A court document. Cursive writing tells about Martin's children being indentured without his knowledge. Martin Black was a Black soldier, prisoner of war, and landowner during the American Revolution. He was born free around the year 1751 in Craven County, North Carolina. He was the son of Elizabeth “Betty” and Peter Black. Elizabeth died in 1772, and her estate paid Martin “8 shillings” to bury her the same year. 

Black also bought and sold land in Craven County after his mother died. Black sold 90 acres “on the east side of Hancock's Creek on Cahoque Creek'' in Craven County to a William Dove in February 1775. Little else is known about Martin’s life before he served as a soldier in the American Revolution. 

Black also fought as a Patriot during the American Revolution. Black served in Stevenson's Company of the North Carolina Continental Line (the Tenth North Carolina regiment). Black enlisted on May 16th, 1777, in New Bern, North Carolina. He was enlisted in the regiment for three years. Black’s pension application stated he “...was marched with others under the Command of Colonel Ben Sheppard [sic: Abraham Shepard] as a part of the tenth Regiment as he believes to Georgetown on the Potomack at which place the soldiers were inoculated for the small pox.” From Georgetown, the soldiers marched to Valley Forge. There, Black was moved from the Tenth to the Second North Carolina Regiment. Black was transferred with other soldiers to help with deficiencies in the Second Regiment. He received a monthly payment of $8 for his service to the Continental Line.

▶ _DATASET EXTRACT_
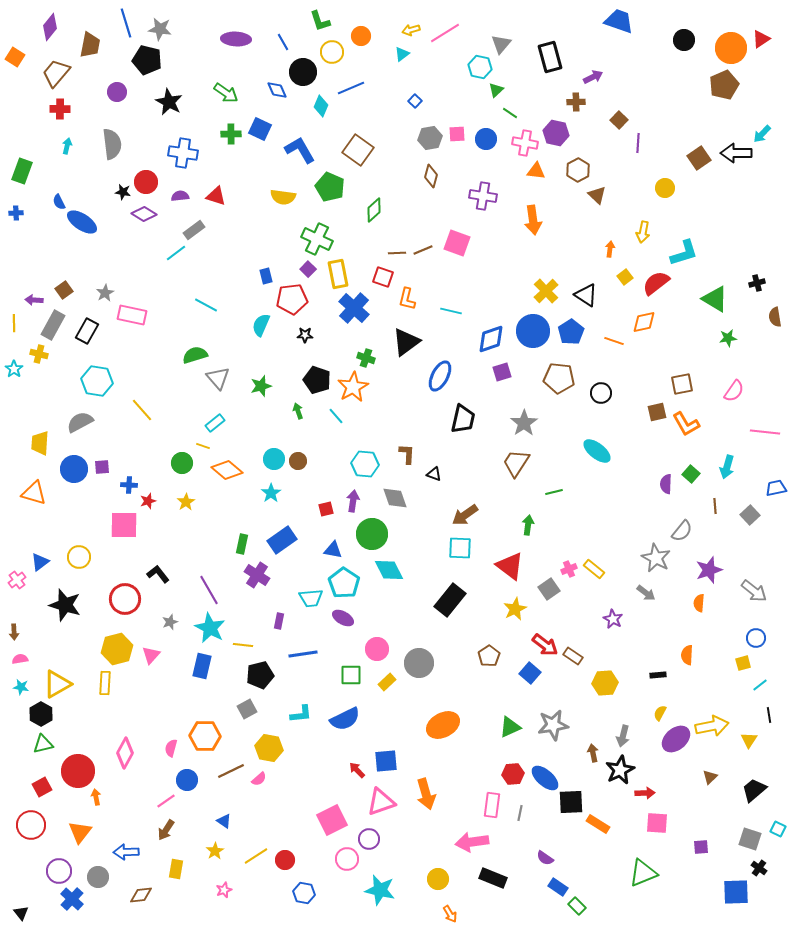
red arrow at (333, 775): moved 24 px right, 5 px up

▶ _EXERCISES_
• a. Answer these questions using the passage on Martin Black:
(i) In which county was Martin Black born?
(ii) To whom did Black sell 90 acres in February 1775?
(iii) On what date did Black enlist?
• b. Continue the passage on Martin Black's life, picking up after its last sentence.
The material placed after the text comes from a separate source.

▶ _TASK-BY-TASK ANSWERS_
• a.
(i) Craven County, North Carolina
(ii) William Dove
(iii) May 16th, 1777

• b.
Under the command of Colonel Abraham Sheppard on June 20, 1779, Black fought in a skirmish against the British troops near West Point, New York. On May 12, 1780, the Second North Carolina Regiment surrendered to the British army at the Fall of Charleston. Black was included in this surrender and was captured as a prisoner of war. He escaped, but British patrols recaptured him. He remained in Charleston with other prisoners of Captain Benjamin Coleman’s Company of the Second North Carolina Regiment until a prisoner exchange and release in December 1782. 

After the war, Black married Anne Moore on April 12, 1784. Black and Moore had at least two children: Keziah (Black) Martin and William Black. 

Later in Martin’s life, two of his children, likely William and Keziah, were also placed into an involuntary apprentice bond. According to court proceedings, Benjamin Borden, an enslaver and planter in Craven County, took the children into bondage without Black’s permission or knowledge. The minutes from Craven County court’s March 1811 session documented the legal suit. They stated that Martin Black:  

“...appeared and stated [in court] that during the present term two of his children had without his knowledge and consent been bound to Benjamin Borden, that said children were free and born in lawful Wedlock.”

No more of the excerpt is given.